The flock did make it to Rodney Patterson’s later on Friday. He showed his clothes on live models and on mannequins in a space so jammed it was impossible to see much of anything. But maybe Rodney will work the kinks out by next season. “No matter what happens this time with the show,” he said last week, “I’ll have another show for fall.”
Many retailers and members of the press, however, are starting to ask, “Why bother?”
Why, for example, dress 12 girls in 007 catsuits and call it a show? That’s what Patricia Guillouard and Clark Sabbat did with their Loisaida collection. (Sabbat also showed a signature collection of not-bad space-age suits and evening gowns.)
“The bottom line is, we need editorial,” says Colin Baer, a 1989 graduate of FIT who recently closed his store on Seventh Street to move to Seventh Avenue. “Department stores tell us things like, ‘When your name is better known, we’ll buy you.”‘ Baer will show his collection at 8 p.m. on Thursday at Casa La Femme.

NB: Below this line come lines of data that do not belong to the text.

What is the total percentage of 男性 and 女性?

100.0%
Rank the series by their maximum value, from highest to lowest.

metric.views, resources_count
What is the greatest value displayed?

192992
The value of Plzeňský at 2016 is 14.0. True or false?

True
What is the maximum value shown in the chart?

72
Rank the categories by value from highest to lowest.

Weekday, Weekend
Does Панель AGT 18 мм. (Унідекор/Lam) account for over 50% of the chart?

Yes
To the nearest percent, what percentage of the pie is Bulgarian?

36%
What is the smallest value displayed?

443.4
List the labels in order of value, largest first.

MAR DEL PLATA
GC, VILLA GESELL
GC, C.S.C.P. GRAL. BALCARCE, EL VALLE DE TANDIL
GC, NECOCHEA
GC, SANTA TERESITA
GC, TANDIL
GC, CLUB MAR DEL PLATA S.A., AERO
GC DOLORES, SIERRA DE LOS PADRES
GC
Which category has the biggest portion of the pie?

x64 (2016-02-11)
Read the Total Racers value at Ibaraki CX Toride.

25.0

“I’m hungry for press,” says Anni Kuan, part of the DuPont Micromattique show. Blanken’s hunger led him to sign on with a pr person who tried to lure guests with promises that George Michael would be in the audience and one of the hippest, hottest magazine editors in New York would style the show. Neither hook proved accurate, and in the end, Blanken sent out a so-so collection in which his experience showed. He had worked for Zoran, Michael Kors and as an intern for John Galliano, and the clothes suggested Zorans worn with obis.
Most of the unknowns on this season’s schedule are on their own financially. But they run the gamut in terms of point-of-view, fashion education and experience.
The Vidal Sassoon lineup on Thursday is a quartet of local contest winners from across the country, some showing clothes with all the polish of seamed shower curtains. On the other hand, Donna Maione, part of Cover Girl’s Navy show on Wednesday, already counts Barneys New York, Henri Bendel, Neiman Marcus and Nordstrom among her accounts. Somewhere in between, John Robert Miller has designed for the Miss World pageant and done some clothes for television’s “Dallas,” where the witchy April was murdered in one of his peplums. Miller will be part of the Next Generation show today.
Many of the designers studied at FIT or Parsons. Kanae & Onyx, who in their show last week played a disco beat over and over and over, own a store on East 7th Street; Boots and Baer have each owned stores. Patterson worked in visual display at Marshall Field and Bendel’s. In addition to Blanken, others have apprenticed with well-known designers — Galindo with Carmelo Pomodoro; Gabalis with Arnold Scaasi and Bob Mackie; Sonja Rubin of C’est Une Robe with Vivienne Westwood.
Not all have formal design educations. “I have no background,” says Todd Thomas, who for spring found inspiration in a gal not usually regarded as a fashion icon — Anita Bryant. Anita herself probably wouldn’t approve of the theme of Michelle Bergeron’s collection, part of Cover Girl’s Navy show. The designer calls it “a glorification of white trash.”
New designers hit the scene with attention-grabbing quirks and rhetoric, and this group is no exception. There are cutsey names — Little Foxes, Little Girls With Big Ideas (a four-woman show) — and typical young-designer pretense and proselytising.
Little Foxes is designed by “Jysp Johnson,” a workshop of designers founded by John Yang and Voltaire Gutienez. With a show slated for Wednesday, the two designed this season’s collection and hope to attract other designers in the future.
“Little Girl” Claire Blaydon, who shows on Thursday, wants “to make a statement to the industry,” while Kip Chappell notes that he and his C’est Une Robe partner Rubin are “minimalistic but progressive.” But at the top of this list is Sabbat, who in his invitation, dedicated his collection “to the essence of women…I’m in awe of your unlimited power and selfless love.”
Then there’s Baer, who’s already over the lofty stuff. “Now,” he says, “I see myself reaching more of the masses.”